Detectives are investigating whether a traffic policeman who killed a triad thug in the midst of a brutal chopping attack on a busy Kowloon street did so because he feared the gangster was going to kill his victim, such was the ferocity of his assault.
Initial reports had suggested that the officer - who stumbled upon the attack in Cheung Sha Wan on Friday night - opened fire because he feared for his own life.
However, a source close to the investigation said yesterday the officer had to shoot because the chopper-wielding gangster ignored three warnings to stop his assault and continued to hack away at his victim.
Sources also confirmed the attack was the result of a gangland feud among factions of the Wo On Lok triad and that the chopping victim, 45, was the intended target, not three other men who were with him but who ran off as the gang of four attackers approached.
'It seems clear that these guys knew one another and the victim was very clearly the only intended target,' a source said. 'The guy who is now dead knew exactly who he was going for and his attack was sustained and brutal. The traffic officer shouted three warnings for him to stop as the other attackers ran away carrying knives. It looks like the officer did what he had to do to protect what he considered to be a life in danger.'
Detectives from the Kowloon West regional anti-triad unit have rounded up a number of senior Wo On Lok leaders for questioning.

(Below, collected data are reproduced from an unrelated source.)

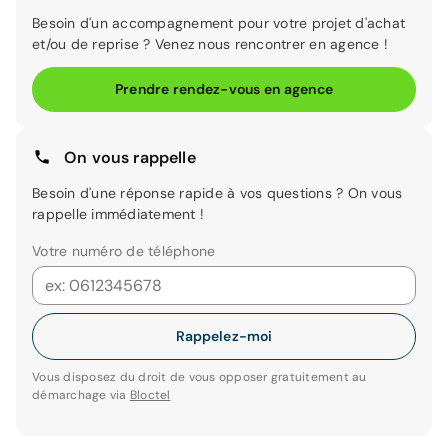
Besoin d'un accompagnement pour votre projet d'achat
et/ou de reprise ? Venez nous rencontrer en agence !
Prendre rendez-vous en agence
On vous rappelle
Besoin d'une réponse rapide à vos questions ? On vous
rappelle immédiatement !
Votre numéro de téléphone
Rappelez-moi
Vous disposez du droit de vous opposer gratuitement au
démarchage via
Bloctel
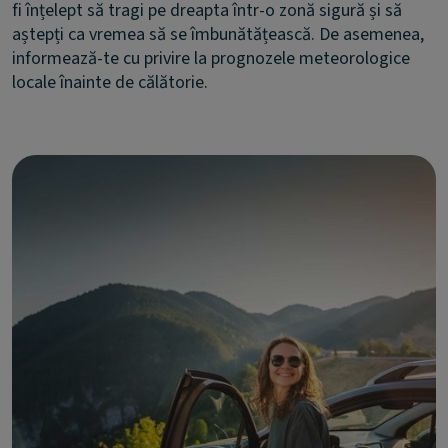
fi înțelept să tragi pe dreapta într-o zonă sigură și să
aștepți ca vremea să se îmbunătățească. De asemenea,
informează-te cu privire la prognozele meteorologice
locale înainte de călătorie.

None of them are thought to have been directly involved in the assault.
The vicious attack happened just after 9.30pm at the corner of Pratas Street and Castle Peak Road. The chopping victim suffered wounds to his legs, body and head. He was taken to hospital and was able to speak to police, another source said.
The gangster, meanwhile, was hit by a single shot to his upper body and died in the Caritas Medical Centre an hour later.
The 36-year-old was a member of Wo On Lok and had previous convictions for gangland-related crimes, the first source said.
Six men aged 22 to 56 have been arrested in connection with the incident. Police appealed for witnesses to contact them on 2761 2208.
A police spokesman said yesterday: 'At about 9.40pm, a traffic police officer found a private car stopped on a carriageway outside 155 Castle Peak Road during patrol. Four or five men armed with beef knives alighted and chopped the 45-year-old man.'
The traffic officer - whom the police have not formally identified - is understood to have served for almost 10 years. An off-duty police officer helped him subdue the injured gangster.
A senior police officer said: 'There is no question that he opened fire because he thought a life was in danger.'
This echoed remarks made by Lau Tat-keung, police assistant commander for Sham Shui Po, just after the incident that the officer had been justified in shooting the attacker.
Policemen are allowed to open fire if they believe either their life or that of a member of the public is in danger.
Investigators were studying CCTV footage taken from the area. Sham Shui Po police district - which takes in Cheung Sha Wan - has one of the highest crimes rates in Hong Kong.
The last time a police officer opened fire was in July 2010. The officer missed hitting two car thieves, who injured another officer in Tuen Mun and escaped.